FIG. 5 is a flow chart illustrating one embodiment of a process flow for configuring a file for storage. Proceeding from a START state, the process 500 proceeds to configure an original file, such as file 300 of FIG. 3, for transmission. The process 500 begins by determining the number and size of segments that the original file 300 should be divided into, as shown in process block 520. The process 500 then determines the size and number of sub-files that the segments should be assembled into (process block 530). Next, the process 500 determines the order of assembling the segments into each sub-file (process block 540).
The process 500 is then ready to divide the original file, and proceeds to configure the original file by dividing it into segments, and thereafter assembling the segments into the sub-files, as discussed above (process block 550).

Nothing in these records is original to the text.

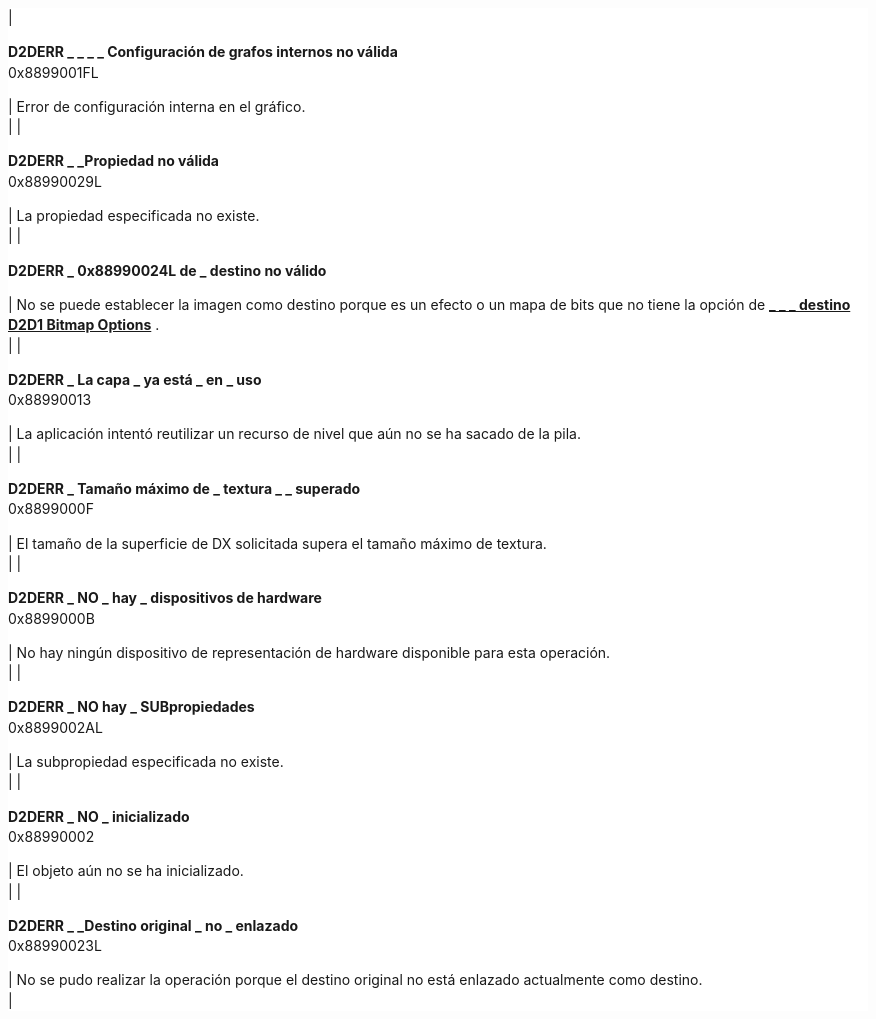 | <span id="D2DERR_INVALID_INTERNAL_GRAPH_CONFIGURATION"></span><span id="d2derr_invalid_internal_graph_configuration"></span><dl> <dt>**D2DERR \_ \_ \_ \_ Configuración de grafos internos no válida**</dt> <dt>0x8899001FL</dt> </dl>            | Error de configuración interna en el gráfico.<br/>                                                                                                                                                                                                                                                                                                                                      |
| <span id="D2DERR_INVALID_PROPERTY"></span><span id="d2derr_invalid_property"></span><dl> <dt>**D2DERR \_ \_Propiedad no válida**</dt> <dt>0x88990029L</dt> </dl>                                                                          | La propiedad especificada no existe.<br/>                                                                                                                                                                                                                                                                                                                                                       |
| <span id="D2DERR_INVALID_TARGET"></span><span id="d2derr_invalid_target"></span><dl> <dt>**D2DERR \_ 0x88990024L de \_ destino no válido**</dt> <dt></dt> </dl>                                                                                | No se puede establecer la imagen como destino porque es un efecto o un mapa de bits que no tiene la opción de [**\_ \_ \_ destino D2D1 Bitmap Options**](/windows/desktop/api/D2d1_1/ne-d2d1_1-d2d1_bitmap_options) . <br/>                                                                                                                                                                                     |
| <span id="D2DERR_LAYER_ALREADY_IN_USE"></span><span id="d2derr_layer_already_in_use"></span><dl> <dt>**D2DERR \_ La capa \_ ya está \_ en \_ uso**</dt> <dt>0x88990013</dt> </dl>                                                             | La aplicación intentó reutilizar un recurso de nivel que aún no se ha sacado de la pila.<br/>                                                                                                                                                                                                                                                                                             |
| <span id="D2DERR_MAX_TEXTURE_SIZE_EXCEEDED"></span><span id="d2derr_max_texture_size_exceeded"></span><dl> <dt>**D2DERR \_ Tamaño máximo de \_ textura \_ \_ superado**</dt> <dt>0x8899000F</dt> </dl>                                              | El tamaño de la superficie de DX solicitada supera el tamaño máximo de textura.<br/>                                                                                                                                                                                                                                                                                                                             |
| <span id="D2DERR_NO_HARDWARE_DEVICE"></span><span id="d2derr_no_hardware_device"></span><dl> <dt>**D2DERR \_ NO \_ hay \_ dispositivos de hardware**</dt> <dt>0x8899000B</dt> </dl>                                                                    | No hay ningún dispositivo de representación de hardware disponible para esta operación.<br/>                                                                                                                                                                                                                                                                                                                         |
| <span id="D2DERR_NO_SUBPROPERTIES"></span><span id="d2derr_no_subproperties"></span><dl> <dt>**D2DERR \_ NO hay \_ SUBpropiedades**</dt> <dt>0x8899002AL</dt> </dl>                                                                          | La subpropiedad especificada no existe.<br/>                                                                                                                                                                                                                                                                                                                                                   |
| <span id="D2DERR_NOT_INITIALIZED"></span><span id="d2derr_not_initialized"></span><dl> <dt>**D2DERR \_ NO \_ inicializado**</dt> <dt>0x88990002</dt> </dl>                                                                              | El objeto aún no se ha inicializado.<br/>                                                                                                                                                                                                                                                                                                                                                    |
| <span id="D2DERR_ORIGINAL_TARGET_NOT_BOUND"></span><span id="d2derr_original_target_not_bound"></span><dl> <dt>**D2DERR \_ \_Destino original \_ no \_ enlazado**</dt> <dt>0x88990023L</dt> </dl>                                             | No se pudo realizar la operación porque el destino original no está enlazado actualmente como destino.<br/>                                                                                                                                                                                                                                                                                                         |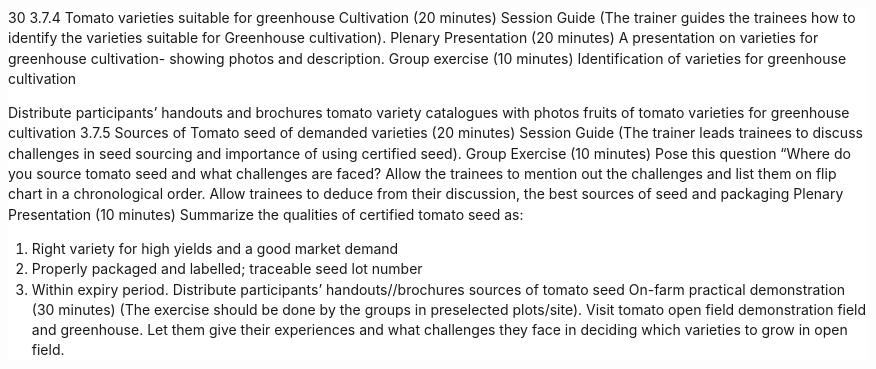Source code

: 30
3.7.4 Tomato varieties suitable for greenhouse Cultivation
(20 minutes)
Session Guide
(The trainer guides the trainees how to identify the varieties
suitable for Greenhouse cultivation).
Plenary Presentation (20 minutes)
A presentation on varieties for greenhouse cultivation-
showing photos and description.
Group exercise (10 minutes)
Identification of varieties for greenhouse cultivation

Distribute
participants’
handouts and
brochures
tomato variety
catalogues with
photos
fruits of tomato
varieties for
greenhouse
cultivation
3.7.5 Sources of Tomato seed of demanded varieties (20 minutes)
Session Guide
(The trainer leads trainees to discuss challenges in seed
sourcing and importance of using certified seed).
Group Exercise (10 minutes)
Pose this question “Where do you source tomato seed and
what challenges are faced?
Allow the trainees to mention out the challenges and list
them on flip chart in a chronological order. Allow trainees
to deduce from their discussion, the best sources of seed and
packaging
Plenary Presentation (10 minutes)
Summarize the qualities of certified tomato seed as:
1.	 Right variety for high yields and a good market
demand
2.	 Properly packaged and labelled; traceable seed lot
number
3.	 Within expiry period.
Distribute
participants’
handouts//brochures
sources of tomato
seed
On-farm practical demonstration (30 minutes)
(The exercise should be done by the groups in preselected
plots/site).
Visit tomato open field demonstration field and greenhouse.
Let them give their experiences and what challenges they
face in deciding which varieties to grow in open field.
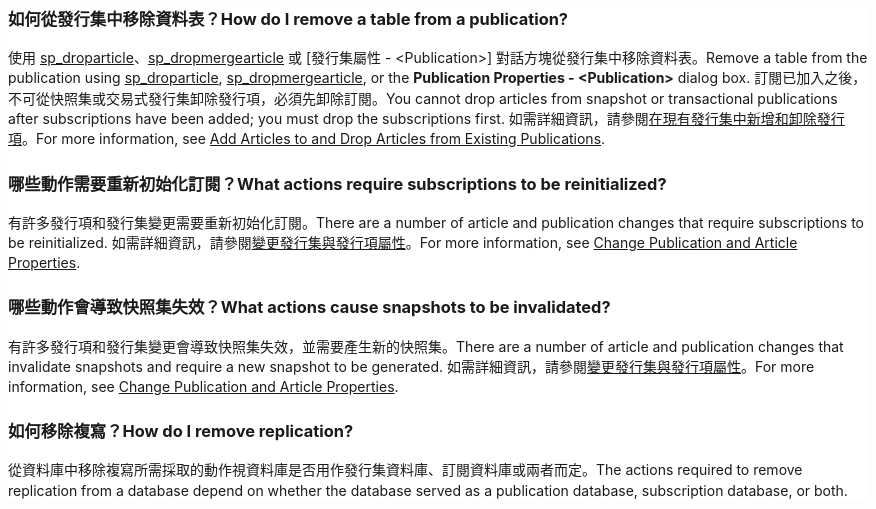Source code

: ### <a name="how-do-i-remove-a-table-from-a-publication"></a><span data-ttu-id="d73f6-280">如何從發行集中移除資料表？</span><span class="sxs-lookup"><span data-stu-id="d73f6-280">How do I remove a table from a publication?</span></span>  
 <span data-ttu-id="d73f6-281">使用 [sp_droparticle](/sql/relational-databases/system-stored-procedures/sp-droparticle-transact-sql)、[sp_dropmergearticle](/sql/relational-databases/system-stored-procedures/sp-dropmergearticle-transact-sql) 或 [發行集屬性 - \<Publication>] 對話方塊從發行集中移除資料表。</span><span class="sxs-lookup"><span data-stu-id="d73f6-281">Remove a table from the publication using [sp_droparticle](/sql/relational-databases/system-stored-procedures/sp-droparticle-transact-sql), [sp_dropmergearticle](/sql/relational-databases/system-stored-procedures/sp-dropmergearticle-transact-sql), or the **Publication Properties - \<Publication>** dialog box.</span></span> <span data-ttu-id="d73f6-282">訂閱已加入之後，不可從快照集或交易式發行集卸除發行項，必須先卸除訂閱。</span><span class="sxs-lookup"><span data-stu-id="d73f6-282">You cannot drop articles from snapshot or transactional publications after subscriptions have been added; you must drop the subscriptions first.</span></span> <span data-ttu-id="d73f6-283">如需詳細資訊，請參閱[在現有發行集中新增和卸除發行項](../publish/add-articles-to-and-drop-articles-from-existing-publications.md)。</span><span class="sxs-lookup"><span data-stu-id="d73f6-283">For more information, see [Add Articles to and Drop Articles from Existing Publications](../publish/add-articles-to-and-drop-articles-from-existing-publications.md).</span></span>  
  
### <a name="what-actions-require-subscriptions-to-be-reinitialized"></a><span data-ttu-id="d73f6-284">哪些動作需要重新初始化訂閱？</span><span class="sxs-lookup"><span data-stu-id="d73f6-284">What actions require subscriptions to be reinitialized?</span></span>  
 <span data-ttu-id="d73f6-285">有許多發行項和發行集變更需要重新初始化訂閱。</span><span class="sxs-lookup"><span data-stu-id="d73f6-285">There are a number of article and publication changes that require subscriptions to be reinitialized.</span></span> <span data-ttu-id="d73f6-286">如需詳細資訊，請參閱[變更發行集與發行項屬性](../publish/change-publication-and-article-properties.md)。</span><span class="sxs-lookup"><span data-stu-id="d73f6-286">For more information, see [Change Publication and Article Properties](../publish/change-publication-and-article-properties.md).</span></span>  
  
### <a name="what-actions-cause-snapshots-to-be-invalidated"></a><span data-ttu-id="d73f6-287">哪些動作會導致快照集失效？</span><span class="sxs-lookup"><span data-stu-id="d73f6-287">What actions cause snapshots to be invalidated?</span></span>  
 <span data-ttu-id="d73f6-288">有許多發行項和發行集變更會導致快照集失效，並需要產生新的快照集。</span><span class="sxs-lookup"><span data-stu-id="d73f6-288">There are a number of article and publication changes that invalidate snapshots and require a new snapshot to be generated.</span></span> <span data-ttu-id="d73f6-289">如需詳細資訊，請參閱[變更發行集與發行項屬性](../publish/change-publication-and-article-properties.md)。</span><span class="sxs-lookup"><span data-stu-id="d73f6-289">For more information, see [Change Publication and Article Properties](../publish/change-publication-and-article-properties.md).</span></span>  
  
### <a name="how-do-i-remove-replication"></a><span data-ttu-id="d73f6-290">如何移除複寫？</span><span class="sxs-lookup"><span data-stu-id="d73f6-290">How do I remove replication?</span></span>  
 <span data-ttu-id="d73f6-291">從資料庫中移除複寫所需採取的動作視資料庫是否用作發行集資料庫、訂閱資料庫或兩者而定。</span><span class="sxs-lookup"><span data-stu-id="d73f6-291">The actions required to remove replication from a database depend on whether the database served as a publication database, subscription database, or both.</span></span>  
  
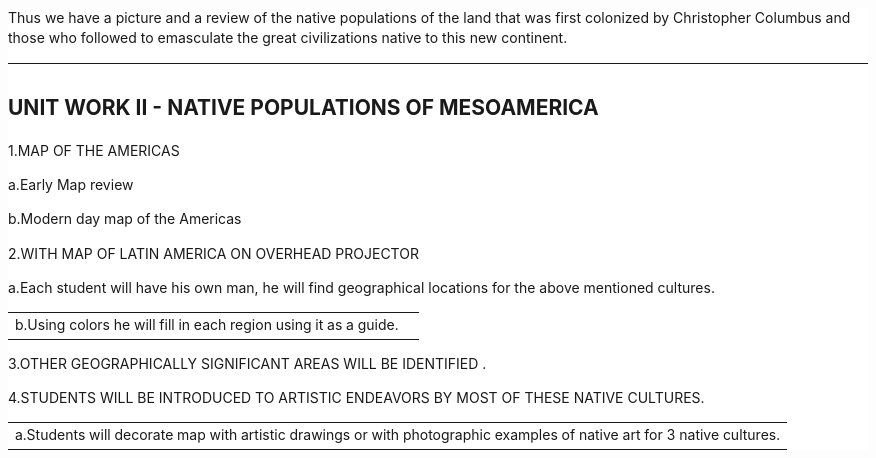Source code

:  <p>
  Thus we have a picture and a review of the native populations of the land that was first colonized by Christopher Columbus and those who followed to emasculate the great civilizations native to this new continent.
 </p>
 <p>
  <span class="indent">
  </span>
  <span class="indent">
  </span>
  <span class="indent">
  </span>
  <span class="indent">
  </span>
  <span class="indent">
  </span>
  <span class="indent">
  </span>
  <span class="indent">
  </span>
  <span class="indent">
  </span>
  <span class="indent">
  </span>
 </p>
 <hr/>
 <h2>
  UNIT WORK II - NATIVE POPULATIONS OF MESOAMERICA
 </h2>
 1.MAP OF THE AMERICAS
 <p>
  a.Early Map review
 </p>
 <p>
  b.Modern day map of the Americas
 </p>
 <p>
  <span class="indent">
  </span>
  2.WITH MAP OF LATIN AMERICA ON OVERHEAD PROJECTOR
 </p>
 <p>
  a.Each student will have his own man, he will find geographical locations for the above mentioned cultures.
 </p>
<table border="0">
  <tr>
   <td>
    b.Using colors he will fill in each region using it as a guide.
   </td>
   <td>
   </td>
  </tr>
 </table>
 3.OTHER GEOGRAPHICALLY SIGNIFICANT AREAS WILL BE IDENTIFIED .
 <p>
  4.STUDENTS WILL BE INTRODUCED TO ARTISTIC ENDEAVORS BY MOST OF THESE NATIVE CULTURES.
 </p>
<table border="0">
  <tr>
   <td>
    a.Students will decorate map with artistic drawings or with photographic examples of native art for 3 native cultures.
   </td>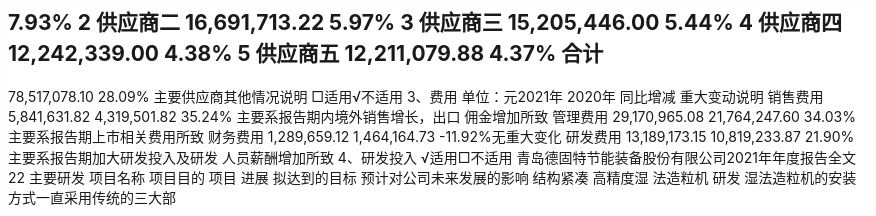7.93%
2
供应商二
16,691,713.22
5.97%
3
供应商三
15,205,446.00
5.44%
4
供应商四
12,242,339.00
4.38%
5
供应商五
12,211,079.88
4.37%
合计
--
78,517,078.10
28.09%
主要供应商其他情况说明
□适用√不适用
3、费用
单位：元2021年
2020年
同比增减
重大变动说明
销售费用
5,841,631.82
4,319,501.82
35.24%
主要系报告期内境外销售增长，出口
佣金增加所致
管理费用
29,170,965.08
21,764,247.60
34.03%主要系报告期上市相关费用所致
财务费用
1,289,659.12
1,464,164.73
-11.92%无重大变化
研发费用
13,189,173.15
10,819,233.87
21.90%
主要系报告期加大研发投入及研发
人员薪酬增加所致
4、研发投入
√适用□不适用
青岛德固特节能装备股份有限公司2021年年度报告全文
22
主要研发
项目名称
项目目的
项目
进展
拟达到的目标
预计对公司未来发展的影响
结构紧凑
高精度湿
法造粒机
研发
湿法造粒机的安装方式一直采用传统的三大部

The process 500 then determines how the sub-files should be distributed to various servers for storage (process block 560). When this has been determined, the process 500 distributes and stores the sub-files onto the servers (process block 570). The process 500 then terminates or returns to the main process.
FIG. 6 is a block diagram illustrating one example of a networked system 600 that implements one embodiment of the invention. Client system 610 running client-side software, is connected to one or more servers over network 30. Moreover, in this embodiment Servers A, B, C and D are running server-side software, and are connected to network 30. However, it should be appreciated that client system 610 and Servers A-D may be connected using any known communication link.
In one embodiment, the client-side software of client system 610 includes stitching software 620, which may be used to create reassembled file 630. Thereafter, reassembled file 630 may be provided to media presentation software 640 for display. In one embodiment, stitching software 620 is used to reassemble file segments which have been downloaded from one or more of the Servers A-D. While any known means of reassembling file segments may be used, the method described in the PCT/US ______ patent application may be used, according to one embodiment.
Continuing to refer to FIG. 6, sub-files S1 and S2 from FIG. 4 have been loaded onto Server A. Similarly, sub-files S1, S3 and S4 have been loaded onto Server B, sub-files S1 and S3 have been loaded onto Server C and sub-files S2 and S4 have been loaded onto Server D. Thus, in this embodiment the original file 300 (see FIG. 3) has been split into four sub-files S1 310, S2 320, S3 330 and S4 340, with each of the four sub-files S1-S4 being available from more than one server. As described earlier, this arrangement improves the speed at which a user will be able to download a given file.
The sub-files S1, S2, S3 and S4 may be accessed via network 30 upon demand. Upon retrieval, the files may be recombined using stitching software 520 into reassembled file 530. Thereafter, reassembled file 530 may be provided to media presentation software 540 for display.
While the preceding description has been directed to particular embodiments, it is understood that those skilled in the art may conceive modifications and/or variations to the specific embodiments described herein. Any such modifications or variations which fall within the purview of this description are intended to be included therein as well. It is understood that the description herein is intended to be illustrative only and is not intended to limit the scope of the invention.